Twinkly Dots review: Nice to inspect at, but nothing new
Twinkly Dots review: Nice to look at, but nothing new
Long and flexible
Numerous light patterns to choose from
More decorative than useful
Smart lights have been around long enough that new kinds of smart lights need to bring new functionality, not just a new shape. That’s where the Twinkly Dots fit – a new shape of light that doesn’t bring new functionality to the table. They’re soothing to look at, and while the new design makes them far less bulky than traditional LED strings, it’s just not enough to set them apart from other lights on the market.
Design and setup
The Twinkly Dots have a premium feel from the moment you pull them out of the box. I wove mine around my bed frame to add a bit of festive cheer to the bedroom; after all, Twinkly is best known for its smart Christmas lights. The cord itself is narrow, and each Dot is a diffuser about half the size of a pinky nail with an LED inside it. It makes it easy to place the lights where you want them, and I found the slender design of the cord made it possible to pull it tightly around each bedpost so it didn’t slip.

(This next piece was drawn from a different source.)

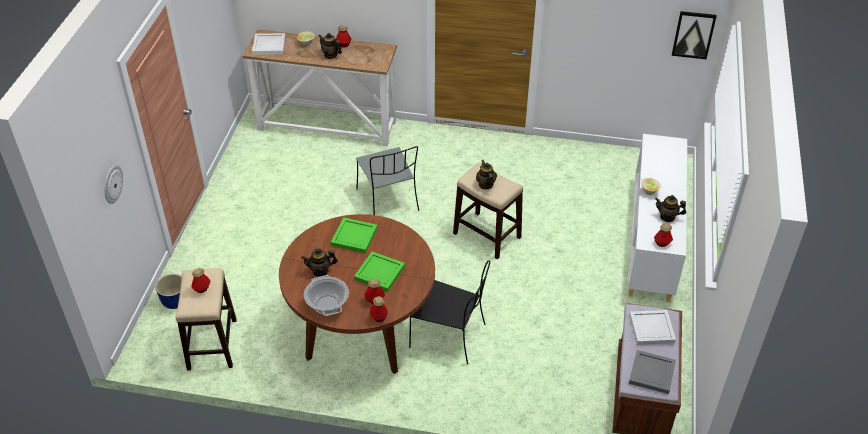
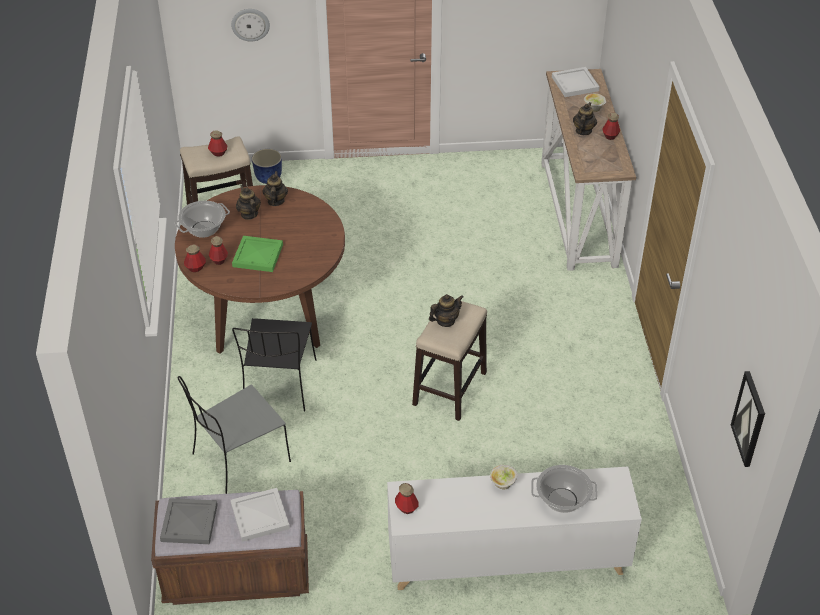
camera: 75 degrees right, 0 degrees up
green tray [331,217,378,253] -> none
grey chair [356,146,419,215] -> grey chair moved to [178,376,291,494]
teapot [655,195,686,222] -> teapot moved to [263,171,288,206]
none -> cooking pot [531,465,597,513]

That said, the Twinkly Dots have an IP44 rating, so they can be used on your porch. The power connector has an interesting, screw-in design that makes it more secure than normal lights.
Setup took less than five minutes. All I had to do was follow the on-screen instructions to configure the lights over Bluetooth, although Wi-Fi is an option. You’ll need the Twinkly app from the App Store or the Google Play Store, but once downloaded, it’s as simple as naming the lights, testing them, and then stringing them in whatever design you want. Once you do this, you can aim your phone’s camera at them to see a 3D representation of the lights within the app.
The Twinkly Dots can display 16 million different colors. There are three main configurations: A 33-foot option with 200 RGB lights (which is the option I’m testing), a 66-foot option with 400 RGB lights, or a USB version that has 60 lights. It’s also the first Twinkly product that can be powered through USB.
Twinkly, Twinkly, little app
The Twinkly app seems somewhat barebones at first glance, but I appreciate the lack of menus and submenus. It makes it easier to find exactly the settings I want when navigating it. There are five tabs to pick from: Controls, Gallery, FX Wizard, Layout, and Devices.
Controls is self-explanatory; turn your lights on or off, adjust their brightness, and set timers and schedules from this tab. That’s all there is to it.
The Gallery tab is where you’ll spend a lot of time, at least at first. You can choose between a variety of different effects ranging from one just called Snow (which actually presents a nice representation of snowfall, in my opinion), to one called Unicorn Sun which looks like a vaporwave rave.
The FX Wizard is perhaps the most interesting tab of all. It allows you to create your own effect. You start with a base pattern or draw with your fingers, and there are some interesting patterns to choose from.
The Layout tab shows you the physical location of the lights in relation to one another. This is used to further customize your light setup, especially if you’ve arranged your Dots in a more intricate pattern. You can choose between Easy Mapping, a method that relies on your phone’s camera, and Advanced Mapping. Advanced Mapping takes multiple recordings and gives you a much more precise map in the end.
Finally, the Devices tab displays every Twinkly device connected to your account and its current status.
Traditionally, Twinkly-branded smart lights have carried a higher-than-average price tag, and the Dots are no exception. The three different configurations carry different price tags:
Dots 60: $50
Dots 200: $115
Dots 400: $176
How smart are these lights?
The Twinkly Dots work with the usual suspects like Google Assistant, Amazon Alexa, and even Apple HomeKit – but they also have support for Razer Chroma and HP Omen. This means the lights can sync up with what’s on-screen if you’re watching content or playing a video game, making them even more decorative than they might otherwise be. If you plan to use them as a way to enhance a game room, I would suggest using the USB-powered version. The others are just too long to feasibly work in decorating a desk or the back of a computer monitor.
The Twinkly Dots are a nice, aesthetic addition to any room of the home, but their functionality is somewhat limited. The lights aren’t utilitarian, but purely decorative. Outside of their physical shape, the Twinkly Dots don’t bring anything new to the table.
Is there a better alternative?
If you’re looking for an alternative in this exact shape, you’re out of luck – Twinkly has the market cornered for unique shapes. The Govee Rope Light is a potential alternative for just $66, but it looks completely different than the Dots. The Twinkly Dots set themselves apart with their design, and so far no other company matches it.
How long will they last?
The Twinkly Dots are well-built. With proper care (assuming you don’t pinch the wires and take proper care of the plug), they should last for years. Twinkly rates their lights with a lifespan of over 30,000 hours, and they include a one-year limited warranty.
Should you buy them?
Yes, if you want a nice-looking set of string lights. Again, this shape is unique, but if you’re only looking for smart lights and you don’t care so much about the design, there are less expensive alternatives.